Connected cars are rapidly expanding beyond luxury models and premium brands, to high-volume, mid-market models. The industry will soon reach a tipping point where the volume of vehicle data generated will overwhelm existing cloud, computing, and communications infrastructure resources. The AECC’s goal is to identify connected car requirements and solutions—by the ecosystem for the ecosystem—to support the seamless and safe transfer of big data and communications between vehicles and the cloud.

—Kenichi Murata, president and chairman of the AECC, and general manager of Connected Strategy Department at Toyota

The AECC will evaluate the work being done by communication, cloud and other related technology standards bodies and technology communities to ensure that new technologies and standards will meet the future needs of the automotive value chain. By sharing relevant findings, requirements and technology solutions with standards organizations, the AECC aims to encourage the development of connected car best practices and new use cases that will accelerate the growth of the entire ecosystem.
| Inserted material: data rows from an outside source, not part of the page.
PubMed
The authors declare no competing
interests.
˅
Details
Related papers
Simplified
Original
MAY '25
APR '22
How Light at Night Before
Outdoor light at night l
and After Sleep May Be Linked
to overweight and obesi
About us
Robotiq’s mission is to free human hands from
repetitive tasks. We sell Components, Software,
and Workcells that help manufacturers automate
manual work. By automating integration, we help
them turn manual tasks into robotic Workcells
As cars become increasingly connected to big data and an evolving set of data and communications standards in the cloud, the connected car industry as a whole must address the safety, cost, network and computing challenges that arise in the vehicle itself. To ensure these fast-evolving connected car big data trends and standards developments are keeping up with built-in car computing system needs, the AECC believes that a consortium of cross-industry players can drive best practices for the coming automotive and computing convergence.